Hi All My Angel Sisters,
It's 11:30 PM here and I haven't heard from my parents. My mom's procedure was today and my stepdad was suppose to call and update me. I worked until 10:00 which means 11:00 their time, so I didn't want to call. I am a bit concerned though. I will call in the morning. I'm praying that the usual pattern is at work, I hear the bad news but not the good ones. Still until I hear the all clear, please continue to pray for my mom. I actually had yesterday off and rested all day. I wasn't feeling well and even missed church-something I hate doing. I think I caught a bug from a co-worker and didn't want to pass it around church. I just had a nice quiet day and it was wonderful. I don't have many weekend days off. I'm much better today and went to work.
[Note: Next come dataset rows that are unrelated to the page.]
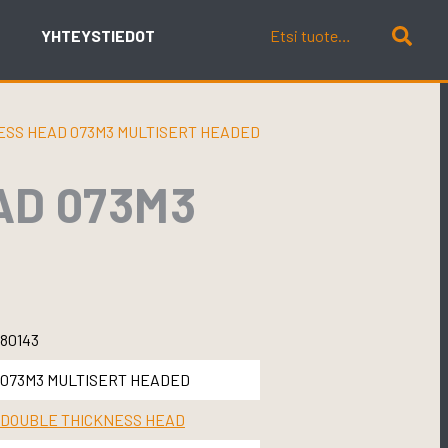
YHTEYSTIEDOT
ESS HEAD 073M3 MULTISERT HEADED
AD 073M3
80143
073M3 MULTISERT HEADED
DOUBLE THICKNESS HEAD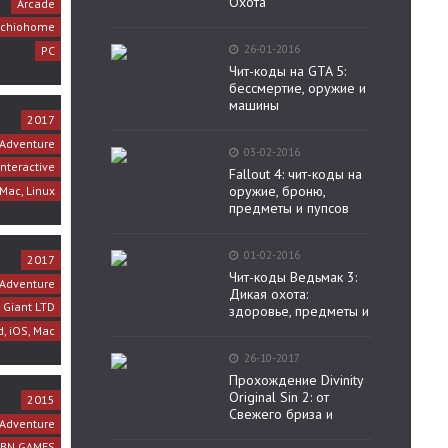
Охота
Arcade
chiohome
26-01-2016
PC
Чит-коды на GTA 5:
бессмертие, оружие и
машины
2017
Adventure
03-02-2016
nteractive
Fallout 4: чит-коды на
оружие, броню,
 Mac, Linux
предметы и пупсов
01-02-2016
2017
Чит-коды Ведьмак 3:
Adventure
Дикая охота:
 Giant LTD
здоровье, предметы и
d, iOS, Mac
26-10-2017
Прохождение Divinity
Original Sin 2: от
2015
Свежего бриза и
Adventure
-BN GAMES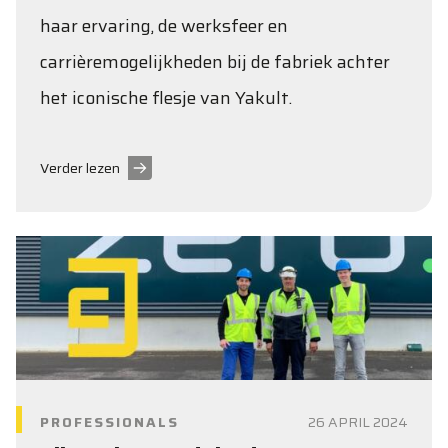
haar ervaring, de werksfeer en
carrièremogelijkheden bij de fabriek achter
het iconische flesje van Yakult.
Verder lezen
PROFESSIONALS
26 APRIL 2024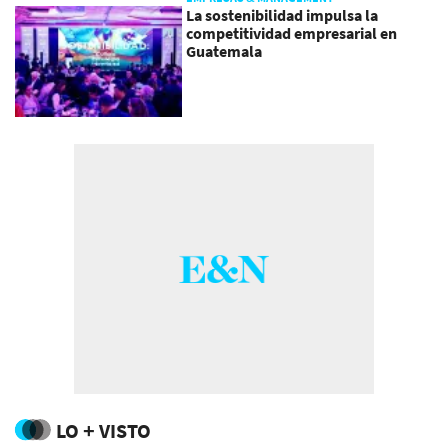
La sostenibilidad impulsa la
competitividad empresarial en
Guatemala
LO + VISTO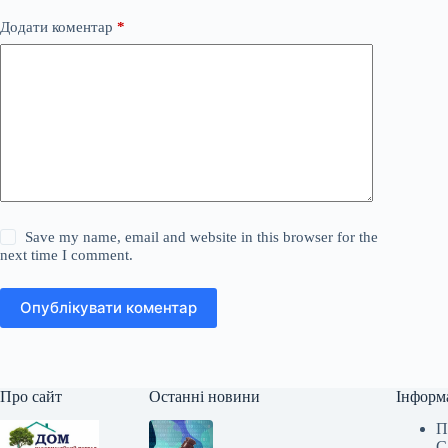
Додати коментар
*
Save my name, email and website in this browser for the
next time I comment.
Опублікувати коментар
Про сайт
Останні новини
Інформ
П
С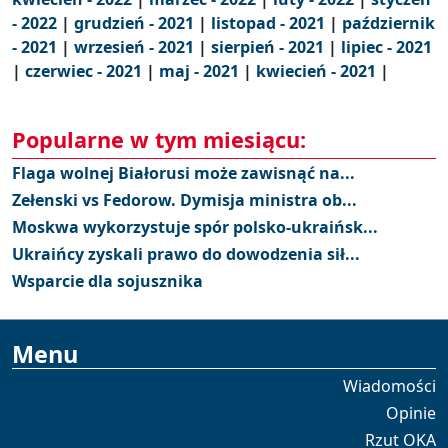
- 2022
|
grudzień - 2021
|
listopad - 2021
|
październik
- 2021
|
wrzesień - 2021
|
sierpień - 2021
|
lipiec - 2021
|
czerwiec - 2021
|
maj - 2021
|
kwiecień - 2021
|
Popularne w tym miesiącu:
Flaga wolnej Białorusi może zawisnąć na...
Zełenski vs Fedorow. Dymisja ministra ob...
Moskwa wykorzystuje spór polsko-ukraińsk...
Ukraińcy zyskali prawo do dowodzenia sił...
Wsparcie dla sojusznika
Menu
Wiadomości
Opinie
Rzut OKA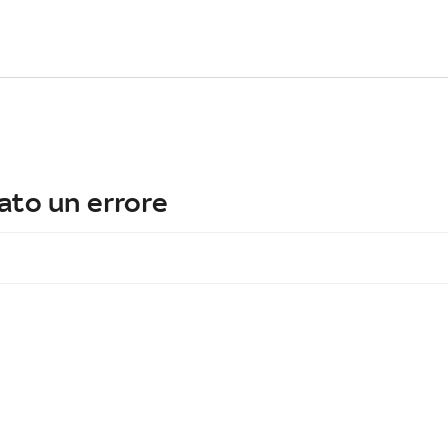
ato un errore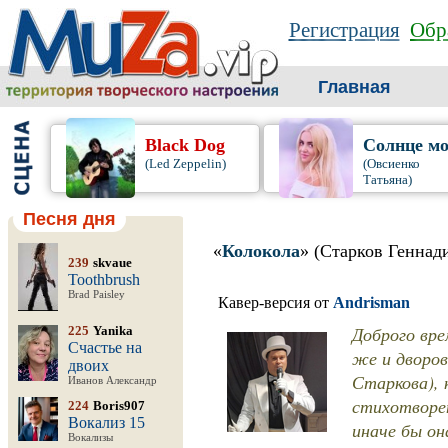
Регистрация
Обр
Главная
Black Dog
Солнце мо
(Led Zeppelin)
(Овсиенко
Татьяна)
Песня дня
«
Колокола
» (Старков Геннад
239
skvaue
Toothbrush
Brad Paisley
Кавер-версия от
Andrisman
Доброго вре
225
Yanika
Счастье на
же и дворов
двоих
Старкова), 
Иванов Александр
стихотворен
224
Boris907
Вокализ 15
иначе бы он
Вокализы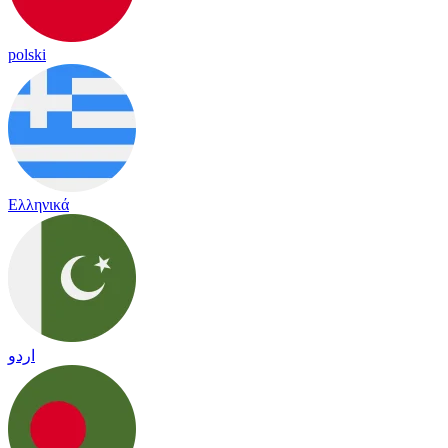
polski
Ελληνικά
اردو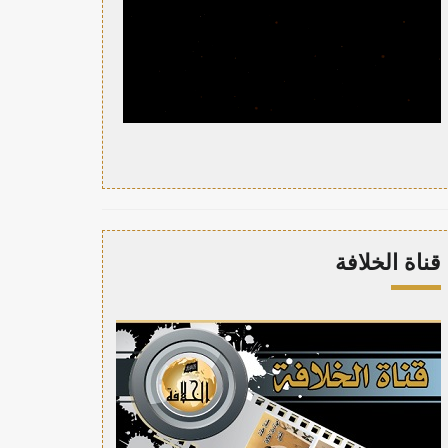
قناة الخلافة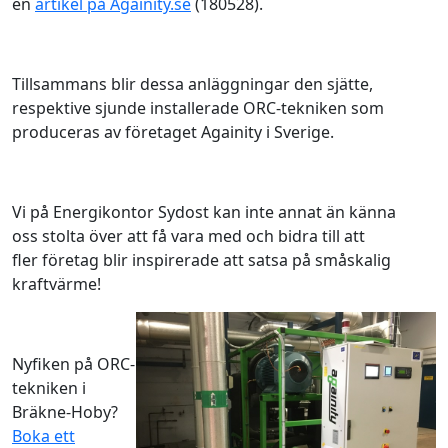
en
artikel på Againity.se
(180528).
Tillsammans blir dessa anläggningar den sjätte,
respektive sjunde installerade ORC-tekniken som
produceras av företaget Againity i Sverige.
Vi på Energikontor Sydost kan inte annat än känna
oss stolta över att få vara med och bidra till att
fler företag blir inspirerade att satsa på småskalig
kraftvärme!
Nyfiken på ORC-
tekniken i
Bräkne-Hoby?
Boka ett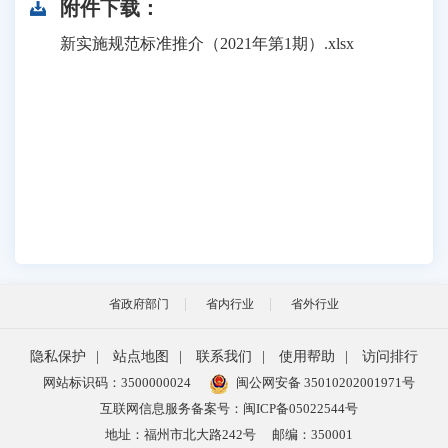
附件下载：
新实施规范标准推介（2021年第1期）.xlsx
省政府部门
省内行业
省外行业
隐私保护
|
站点地图
|
联系我们
|
使用帮助
|
访问排行
网站标识码：3500000024
闽公网安备 35010202001971号
互联网信息服务备案号：闽ICP备05022544号
地址：福州市北大路242号
邮编：350001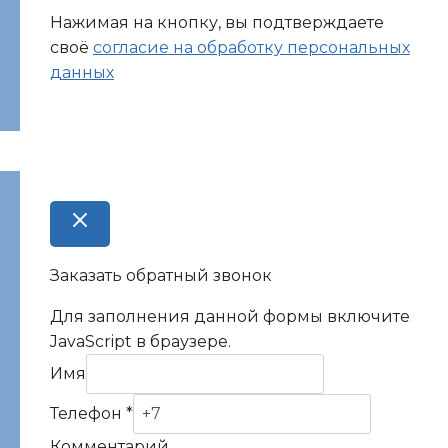
Нажимая на кнопку, вы подтверждаете
своё
согласие на обработку персональных
данных
Заказать обратный звонок
Для заполнения данной формы включите
JavaScript в браузере.
Имя
Имя
Телефон
*
Телефон
Комментарий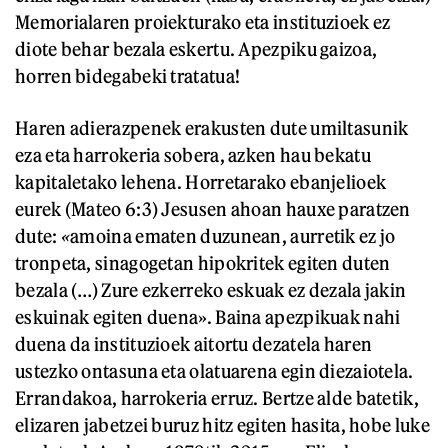
Memorialaren proiekturako eta instituzioek ez
diote behar bezala eskertu. Apezpiku gaizoa,
horren bidegabeki tratatua!
Haren adierazpenek erakusten dute umiltasunik
eza eta harrokeria sobera, azken hau bekatu
kapitaletako lehena. Horretarako ebanjelioek
eurek (Mateo 6:3) Jesusen ahoan hauxe paratzen
dute:
«
amoina ematen duzunean, aurretik ez jo
tronpeta, sinagogetan hipokritek egiten duten
bezala (…) Zure ezkerreko eskuak ez dezala jakin
eskuinak egiten duena». Baina apezpikuak nahi
duena da instituzioek aitortu dezatela haren
ustezko ontasuna eta olatuarena egin diezaiotela.
Errandakoa, harrokeria erruz. Bertze alde batetik,
elizaren jabetzei buruz hitz egiten hasita, hobe luke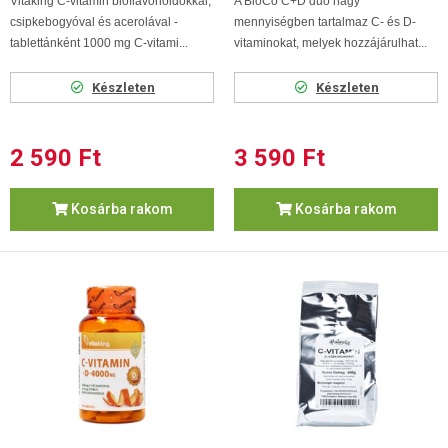
Vitaking C-vitamin bioflavonoidokkal,
A BioCo C+D duo nagy
csipkebogyóval és acerolával -
mennyiségben tartalmaz C- és D-
tablettánként 1000 mg C-vitami...
vitaminokat, melyek hozzájárulhat...
Készleten
Készleten
2 590 Ft
3 590 Ft
Kosárba rakom
Kosárba rakom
Selva, I'm still praying for you. Please find time to rest. Remember you do have a future. Thank you Sandy, Charlene and Connie for the e-mails. Unfortunately, if they have sound I can't hear because I don't have a sound chip. One day maybe! Love, Jane


jpot
10/10/2006 00:18

Dear Sandy,
I'm so glad that your holiday went fairly well. I was praying, especially yesterday for you. We never do get used to that empty place at the table. You are brave to continue your traditions. One small breakdown, that's nothing! Remember the first couple of years? You've come a long way and should be proud of yourself. Love, Jane


smile713
10/10/2006 07:23

connienevada, Me and mikes family have a candle burning through dinner for stephanie. It's kind of her place surrounded by her family. At christmas we have a local church that has a candle lighting cerimony and we take the candles home and light them through the day on Christmas. A small token to remember them by and feel that they are included in a small way. I think it helps.Chris


KPETERSEN
10/10/2006 11:03

Dear Connie,
I wish I had some magic pointers. The truth is our first Thanksgiving without Wes I was still in a state of shock. It had only been 3 months since he passed. I went to Phoenix to be with my Son, daughter in law and my 2 grandchildren. I cooked as I usually do and we cried quite a bit. We are so very close though and it made it much easier to cope. This year I will do the same thing. Both of my boys have an appreciation for a good home cooked meal so I know Steve will be thrilled. We will just be together, share some memories of Wesley and make the best of it. I am not sure what that day will hold, I am getting a little apprehensive even now. I think it is a little more real this time....for sure Wes is not here, you know what I mean? I pray for all during the holiday season. I am fortunate to have 2 other children and 2 beautiful grandchildren to concentrate on. I know Wes, he would want us to be happy and be together. I can see him smile at that! Love to you and know that you are in my prayers.
Kathy


KPETERSEN
10/10/2006 11:56

Jane,
I am praying for your Mom, I know it must be hard to wait on word. With God's grace, it will be good word!